### EXERCISE REQUIREMENTS
a – Answer each item from the RA certificate renewal text below, marking your answers (i), (ii) and (iii):
(i) How many days from issue is an RA certificate valid?
(ii) In what format is the certificate signing request in the racert.req file?
(iii) Where in the Managed PKI Control Center are your company and department shown?
b – Set down the part of the RA certificate renewal text below that runs from "To renew the" up to and including "in base64 format.", copying it word for word.
:: PROVIDED TEXT ::
Registration Authority (RA) certificate's validity period is 365 days from the date it was issued. If a RA certificate is due to expire, you must re-enroll for a new RA certificate to continue to use Automated Administration without interruption.
To renew the Registration Authority (RA) Certificate using the Hardware Signing option, perform the following steps:
aakeygen -name <yourAdminName> -org <yourCompany> -division <yourDept> -locality <yourCompanyCity> -state <yourCompany State> -country <your CompanyCountry> >racert.req
Note: You can use the -policy <full path to your policy file> parameter instead of the -org <yourCompany> and -division <yourDept> parameters. The -policy parameter uses the organization name and division name in your Symantec policy file to generate the CSR. If you use the -policy parameter and the -org and -division parameters, the values in the policy file will override the -org and -division values.
The resulting racert.req file contains a certificate signing request (CSR) in base64 format.
+You must use the identical, case-sensitive text values for org and orgUnit that you used when you enrolled for the Managed PKI service. Set the attribute values as follows:
- org: Use the value that you submitted for Company/Department/Agency
- orgUnit: Use the value that you submitted for Division/Organization/Project
If you do not know your company and department, open the Managed PKI Control Center. Your company and department are located in the upper right-hand corner. Your aakeygen command must exactly match this information, including case, spaces, and punctuation.
+ For country, use a two-character ISO country code, such as US.
+ To enter a parameter that contains a space character, use quotes to surround the string (for example, “Mountain View”).
:::
:: DATASET EXTRACT ::
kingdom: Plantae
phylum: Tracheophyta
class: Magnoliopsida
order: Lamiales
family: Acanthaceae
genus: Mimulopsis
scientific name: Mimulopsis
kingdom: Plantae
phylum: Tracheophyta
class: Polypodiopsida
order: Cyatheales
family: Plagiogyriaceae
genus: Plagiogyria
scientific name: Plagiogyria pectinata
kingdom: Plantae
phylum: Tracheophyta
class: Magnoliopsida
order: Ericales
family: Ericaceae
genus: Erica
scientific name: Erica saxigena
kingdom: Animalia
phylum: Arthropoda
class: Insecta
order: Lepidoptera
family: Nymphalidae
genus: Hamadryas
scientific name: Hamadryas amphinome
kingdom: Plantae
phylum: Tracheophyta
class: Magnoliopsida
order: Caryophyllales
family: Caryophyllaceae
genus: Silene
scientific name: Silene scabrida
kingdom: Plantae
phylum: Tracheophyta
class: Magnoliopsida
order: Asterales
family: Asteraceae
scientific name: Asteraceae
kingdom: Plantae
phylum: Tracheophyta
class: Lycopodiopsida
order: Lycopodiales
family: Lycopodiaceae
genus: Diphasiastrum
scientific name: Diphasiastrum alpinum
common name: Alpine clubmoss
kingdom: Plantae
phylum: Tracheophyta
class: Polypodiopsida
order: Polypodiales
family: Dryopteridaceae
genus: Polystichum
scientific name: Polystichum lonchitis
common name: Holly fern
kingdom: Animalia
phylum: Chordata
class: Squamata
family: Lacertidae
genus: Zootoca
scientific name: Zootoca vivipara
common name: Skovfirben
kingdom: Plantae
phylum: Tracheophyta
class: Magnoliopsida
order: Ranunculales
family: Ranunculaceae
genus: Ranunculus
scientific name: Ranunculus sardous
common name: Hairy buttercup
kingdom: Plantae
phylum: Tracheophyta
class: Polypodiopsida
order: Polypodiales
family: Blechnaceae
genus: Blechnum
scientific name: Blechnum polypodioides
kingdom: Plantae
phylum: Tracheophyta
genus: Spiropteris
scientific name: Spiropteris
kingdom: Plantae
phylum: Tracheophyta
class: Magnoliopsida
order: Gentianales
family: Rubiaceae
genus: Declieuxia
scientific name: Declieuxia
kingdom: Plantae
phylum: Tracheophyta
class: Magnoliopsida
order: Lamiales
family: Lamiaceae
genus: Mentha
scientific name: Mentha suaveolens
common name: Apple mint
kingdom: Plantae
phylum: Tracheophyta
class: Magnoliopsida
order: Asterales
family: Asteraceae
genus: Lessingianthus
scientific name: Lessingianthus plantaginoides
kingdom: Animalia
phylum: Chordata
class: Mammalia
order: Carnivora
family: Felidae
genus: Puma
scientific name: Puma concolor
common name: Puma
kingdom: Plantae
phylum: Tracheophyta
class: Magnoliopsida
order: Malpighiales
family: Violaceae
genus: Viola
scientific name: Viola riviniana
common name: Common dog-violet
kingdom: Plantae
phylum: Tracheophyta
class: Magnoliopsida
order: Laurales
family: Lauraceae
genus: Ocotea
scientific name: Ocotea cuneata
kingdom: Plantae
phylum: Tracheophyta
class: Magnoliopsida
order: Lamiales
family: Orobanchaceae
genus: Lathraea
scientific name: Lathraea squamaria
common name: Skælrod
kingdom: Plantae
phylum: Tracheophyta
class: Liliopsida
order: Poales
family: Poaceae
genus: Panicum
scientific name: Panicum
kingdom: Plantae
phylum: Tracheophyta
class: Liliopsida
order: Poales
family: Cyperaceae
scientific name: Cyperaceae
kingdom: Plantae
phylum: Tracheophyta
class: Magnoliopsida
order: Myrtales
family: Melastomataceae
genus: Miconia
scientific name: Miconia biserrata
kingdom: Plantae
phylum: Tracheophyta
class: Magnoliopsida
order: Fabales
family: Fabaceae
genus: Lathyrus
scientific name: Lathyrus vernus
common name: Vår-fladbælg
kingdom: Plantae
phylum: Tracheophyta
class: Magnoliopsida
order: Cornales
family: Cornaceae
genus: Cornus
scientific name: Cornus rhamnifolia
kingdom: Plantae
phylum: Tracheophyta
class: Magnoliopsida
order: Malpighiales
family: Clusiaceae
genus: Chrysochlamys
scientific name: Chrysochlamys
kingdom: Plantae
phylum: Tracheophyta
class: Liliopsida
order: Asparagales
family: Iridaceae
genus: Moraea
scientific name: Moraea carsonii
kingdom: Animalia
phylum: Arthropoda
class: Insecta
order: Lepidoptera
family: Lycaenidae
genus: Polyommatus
:::
### YOUR WRITTEN ANSWERS
a –
(i) 365 days
(ii) Base64
(iii) In the upper right-hand corner

b –
To renew the Registration Authority (RA) Certificate using the Hardware Signing option, perform the following steps:
aakeygen -name <yourAdminName> -org <yourCompany> -division <yourDept> -locality <yourCompanyCity> -state <yourCompany State> -country <your CompanyCountry> >racert.req
Note: You can use the -policy <full path to your policy file> parameter instead of the -org <yourCompany> and -division <yourDept> parameters. The -policy parameter uses the organization name and division name in your Symantec policy file to generate the CSR. If you use the -policy parameter and the -org and -division parameters, the values in the policy file will override the -org and -division values.
The resulting racert.req file contains a certificate signing request (CSR) in base64 format.